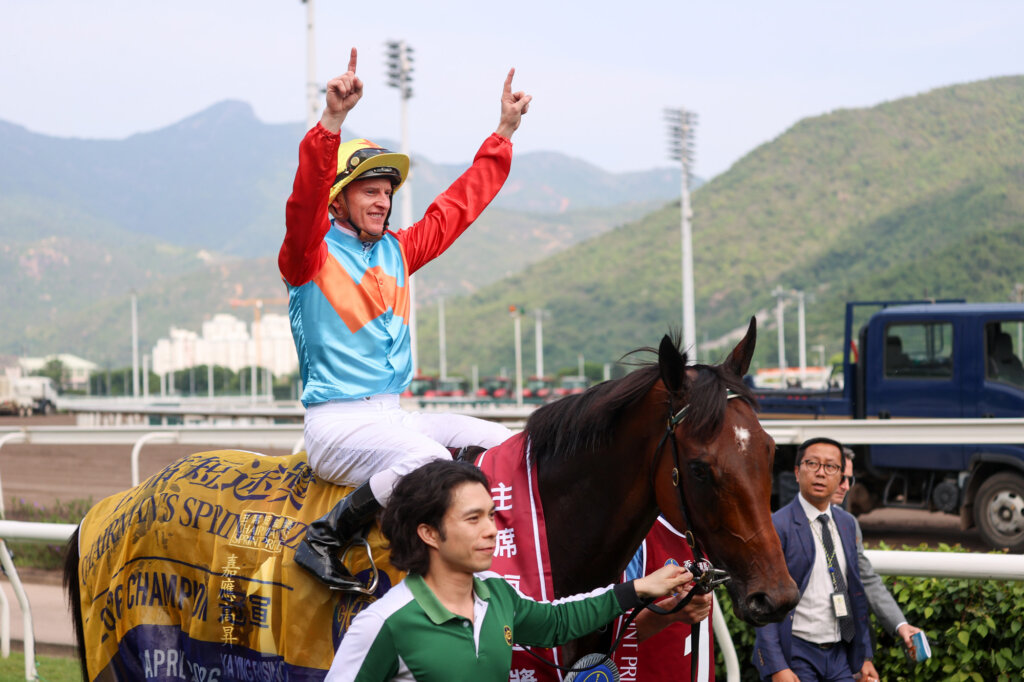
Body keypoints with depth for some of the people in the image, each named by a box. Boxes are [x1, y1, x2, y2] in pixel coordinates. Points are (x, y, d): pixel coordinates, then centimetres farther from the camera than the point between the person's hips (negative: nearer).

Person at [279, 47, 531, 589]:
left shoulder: (398, 252, 15)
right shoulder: (311, 256, -6)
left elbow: (457, 206, 23)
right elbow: (305, 199, -25)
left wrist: (504, 133, 23)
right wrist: (332, 119, -40)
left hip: (392, 416, 8)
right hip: (336, 423, -8)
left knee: (502, 446, -5)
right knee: (426, 461, -33)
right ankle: (323, 540, -23)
************
▶ WHAT THE EXERCISE ASKS: Send back the entries above exactly. Skip the images.

▶ COMPLETED EXERCISE:
Body keypoints with depth for some of the people in the image, each named by a box. Boxes are [x1, y1, x2, y2] in pixel coordinates. Points are (x, y, d): pixel coordinates, then centimetres farther from the camera than the point between the person's hips (negative: nearer).

Person at [279, 47, 531, 589]:
left shoulder: (398, 252, 15)
right shoulder: (311, 256, -6)
left elbow: (457, 206, 23)
right elbow: (305, 199, -25)
left wrist: (504, 133, 23)
right wrist: (332, 119, -40)
left hip: (392, 416, 8)
right hip: (336, 423, -8)
left knee: (502, 446, -5)
right knee: (426, 461, -33)
right ankle: (323, 540, -23)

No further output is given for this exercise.